O fumo das sondagens

Passada a eleição, fica o fumo da fogueira eleitoral onde, em todos os ciclos políticos, se tentam queimar as sondagens. Faz parte da natureza humana justificar as insuficiências com motivos externos, fora da nossa esfera de ação e responsabilidade. E a humaníssima política não é exceção. Em tempo de eleições, as sondagens são frequentemente apontadas como a raiz de todos os males. Porque sub ou sobre estimaram a intenção de voto. Porque foram manipuladas, se não servem os interesses de determinada fação política. Porque erraram na aferição do resultado final e, portanto, são uma vigarice. A trituradora da simplificação serve muito bem as diferentes agendas políticas, mas erra, deliberada e conscientemente.

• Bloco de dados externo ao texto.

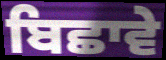
ਬਿਛਾਵੇ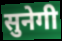
सुनेगीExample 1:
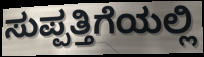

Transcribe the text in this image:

ಸುಪ್ಪತ್ತಿಗೆಯಲ್ಲಿ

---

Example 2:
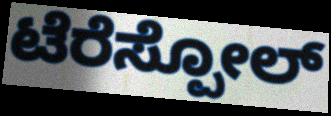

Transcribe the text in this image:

ಟೆರೆಸ್ಪೋಲ್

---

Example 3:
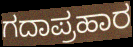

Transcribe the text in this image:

ಗದಾಪ್ರಹಾರ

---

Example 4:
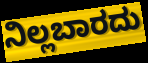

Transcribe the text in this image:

ನಿಲ್ಲಬಾರದು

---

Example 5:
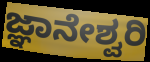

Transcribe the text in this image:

ಜ್ಞಾನೇಶ್ವರಿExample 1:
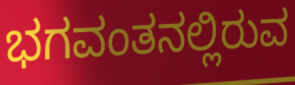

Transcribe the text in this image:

ಭಗವಂತನಲ್ಲಿರುವ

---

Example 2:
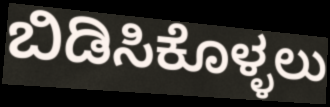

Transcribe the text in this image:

ಬಿಡಿಸಿಕೊಳ್ಳಲು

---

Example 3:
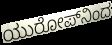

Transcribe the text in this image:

ಯುರೋಪ್‌ನಿಂದ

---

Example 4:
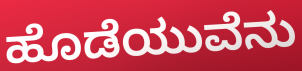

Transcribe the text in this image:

ಹೊಡೆಯುವೆನು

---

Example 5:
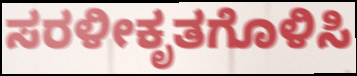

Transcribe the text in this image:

ಸರಳೀಕೃತಗೊಳಿಸಿ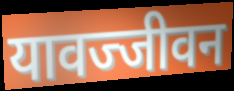
यावज्जीवनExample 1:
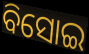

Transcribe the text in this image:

ବିସୋଇ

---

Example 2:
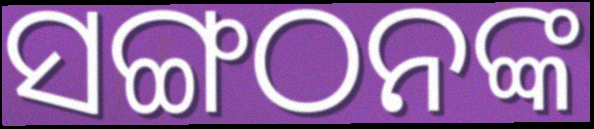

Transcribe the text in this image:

ସଙ୍ଗଠନଙ୍କ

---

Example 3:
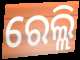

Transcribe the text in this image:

ରେଲ୍ଲି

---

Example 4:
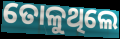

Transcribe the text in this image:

ତୋଳୁଥିଲେ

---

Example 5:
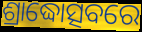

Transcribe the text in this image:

ଶ୍ରାଦ୍ଧୋତ୍ସବରେ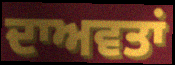
ਦਾਅਵਤਾਂ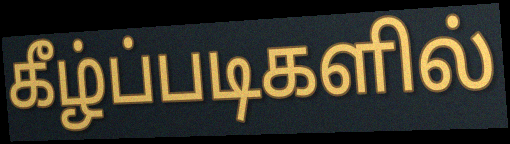
கீழ்ப்படிகளில்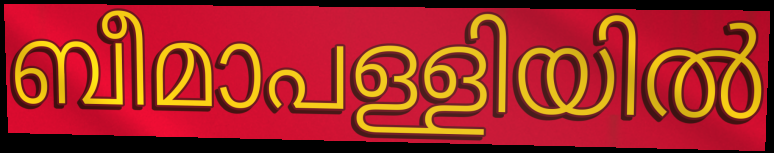
ബീമാപള്ളിയിൽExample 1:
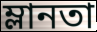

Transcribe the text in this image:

ম্লানতা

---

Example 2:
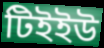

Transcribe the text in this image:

টিইইউ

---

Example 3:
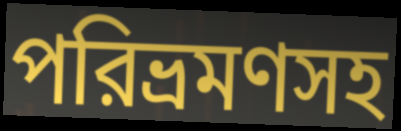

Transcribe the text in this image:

পরিভ্রমণসহ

A sondagem eleitoral é um indicador de confiança que, a partir de instrumentos validados, afere a intenção de voto de uma população em determinado momento delimitado no tempo. Não é um instrumento de adivinhação, apoiado num algoritmo, e, sobretudo, não constitui nem determina o resultado de uma eleição. Pelo contrário, a sondagem pode ser um indicador essencial para permitir reforçar, corrigir ou mudar a estratégia partidária. Porque a opção política assenta maioritariamente numa avaliação que resulta de três variáveis de teor racional e emocional: o interesse próprio do votante, a filiação ideológica, a perceção sobre a atuação do partido e/ou do político. E a forma como o ator político se comunica determina o que se vê.

O facto de uma sondagem ser negativa para determinado candidato, ao contrário do que muitos gritam, não é uma profecia com realização antecipada. Energizar os apoiantes face a um indicador negativo, mudar estratégia, reforçar instrumentos de comunicação, contribuem para uma alteração da estrutura de sentimento dos votantes. A eleição de Carlos Moedas acabou justamente de o demonstrar.

Não é útil ao sistema democrático, nem é saudável, o debate politiqueiro em torno das sondagens. Casos como a eleição de Donald Trump em 2016, com o falhanço das sondagens à boca das urnas, demonstram sobretudo a incapacidade dos analistas lerem os instrumentos ao seu dispor. Certamente os métodos de sondagem têm-se vindo a adequar às alterações na estrutura comunicativa e às alterações socio-culturais em curso, porque na verdade os instrumentos lidam com perceções inexatas, emocionais e dadas à mudança. Discutir para melhorar é essencial à saúde democrática. Questionar para justificar a derrota é politiquice indigna.